Spagna ai piedi del nonno «Aragones non ci lasciare»

Stampa e tifosi pentiti dopo le critiche e la diffidenza: «Ma io non cambio idea»

nostro inviato a Vienna

«Allora Luis, che ne è di quella storia?». Il re, Juan Carlos, glielo ha chiesto ancora una volta. Anche l’altra sera, quando lo ha abbracciato e si è congratulato negli spogliatoi dello stadio di Vienna. Tutti stupiti per tanta confidenza. «Ci conosciamo da tempo» ha semplificato Luis Aragones, il grande vecchio di una storia nuova: quella di una Spagna rinata anche nel calcio. Ma Juan Carlos si riferiva ad altra storia. Quella che fa sorridere entrambi quando si incontrano. Un giorno, il re va a premiare il ct spagnolo con una medaglia onorifica. Luis ringrazia, ma poi soggiunge con un furbo sorriso. «Maestà, non sarebbe stato meglio se mi avesse regalato un po’ di danaro?». Juan Carlos sa essere uomo di mondo ed ha apprezzato l’umorismo, venato di realismo, di quel vecchio burbero della panca che tutti ridefiniscono il saggio di Hortaleza, la cittadina vicino a Madrid dove è nato. «Un tipo difficile da spelare», raccontano ex compagni di gioco ed ex compagni di viaggio calcistico.
Ma è anche vero che per diventare ct della Spagna, Aragones rinunciò a stipendi ben più sostanziosi offerti dal Maiorca e dal Levante.
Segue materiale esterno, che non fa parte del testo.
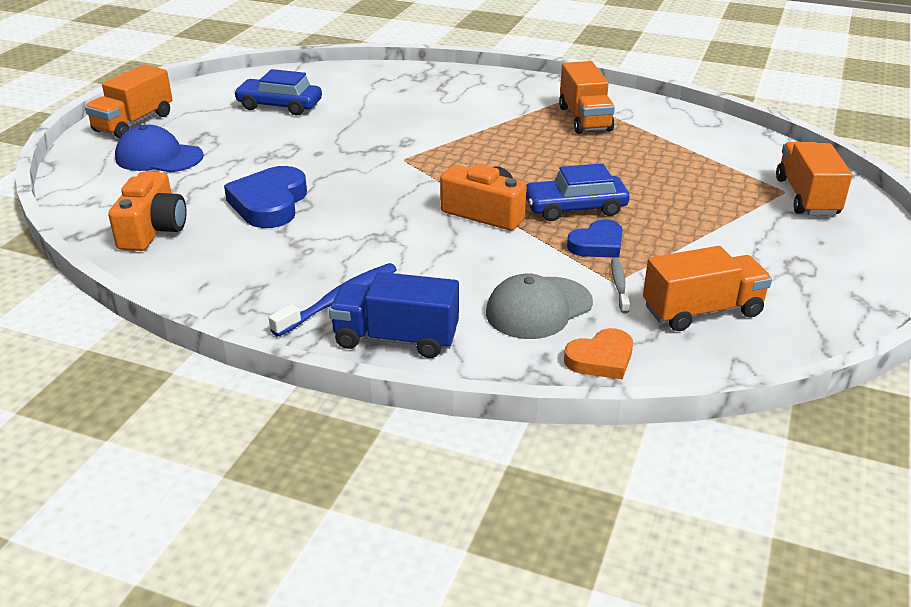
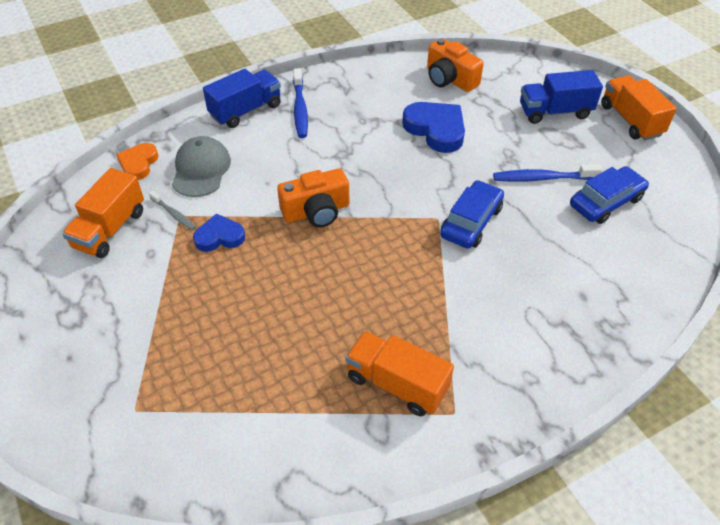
camera: 130 degrees right, 15 degrees up
(159, 157) = (555, 112): blue cap -> blue truck
(281, 135) = (542, 178): none -> blue toothbrush
(575, 208) = (270, 259): blue car -> blue car (471, 222)
(597, 244) = (219, 237): blue heart -> blue heart turned 75 degrees clockwise
(807, 197) = (111, 415): orange truck -> none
S’è tenuto stretto i 600mila euro garantiti dalla federazione per arrivare al finale della storia. Che potrebbe essere anche quello vissuto domenica. E infatti, prima del match con l’Italia, Aragones s’è lasciato andare alla profezia che attanagliava il suo cuore: «In ogni caso sarò ricordato per questa partita, nel bene o nel male». Azzeccato.
L’altra sera la tv spagnola ha battuto ogni indice di ascolto: 15 milioni di spettatori appesi a un rigore, il 79% di tv sintonizzate sulla sfida. Luis è diventato Doctor Luis o Luis El grande, non più Luis il nonno, detto con quel pizzico di sprezzante sarcasmo che l’accompagnava da un paio di anni. Luis, è vero, ha i capelli bianchi. Ha l’età: 70 anni fra un mese e non li porta neppur benissimo. Ha undici nipoti. «E ieri uno di loro mi ha toccato il cuore», ha raccontato. Però non è il tipo da poltrona e bimbo sulle ginocchia. E neppure quel «rimba» che ha fatto infuriare la Spagna quando ha deciso di lasciare a casa Raul, il figlioccio calcistico dell’intero Paese. Luis è solido, burbero, avveduto, gran personalità dentro e fuori dello spogliatoio, stile diretto nella parola, fede nel gruppo, nel valore sentimentale del collettivo. Ha lottato e vinto la sua battaglia e ora se ne andrà. Non c’è feeling con il presidente federale. Sembra di sentire storie nostre. «Ma non voglio parlare di questo argomento, non c’è nulla di nuovo. Smettiamola! Non faccio marcia indietro», ha ripetuto ai giornalisti che chiedevano se ci avesse ripensato.
Ieri nei siti era tutta una preghiera. «Luis cambia idea!». «Luis devi avere pazienza con questo manipolo di ingrati». «Del Bosque impara come si fa». Vicente Del Bosque è il tecnico che ha condotto il Real Madrid a grandi successi, senza avere fascino e carisma di Capello e Schuster, l’uomo destinato a prendere il suo posto a conclusione dell’europeo. Lo zio Luis ha già preso accordi con il Fenerbahce, la squadra turca che perderà Zico. Sarà la sua gita fuori porta, lui abituato a vivere tutta una storia dentro i confini spagnoli. Anche se non s’è mai negato l’azzardo. Quand’era all’Atletico Madrid passò, da una sera alla mattina, dal ruolo di giocatore a quello di allenatore. Ma ora che la Spagna ha sconfitto una maledizione, ora che tutti ringraziano le mani d’oro di Casillas, coccolano il trio dei tenori (Silva-Villa-Torres), hanno negli occhi l’ultimo rigore di Fabregas, Aragones sa di potersene andare in pace con se stesso.

Ha battuto ogni record di successi (37), non perde dal novembre 2006, ha centrato dieci vittorie di fila, come non è riuscito ad alcun altro ct spagnolo. Già, e allora il vecchietto dove lo metto? Per ora nell’album di famiglia dei re di Spagna.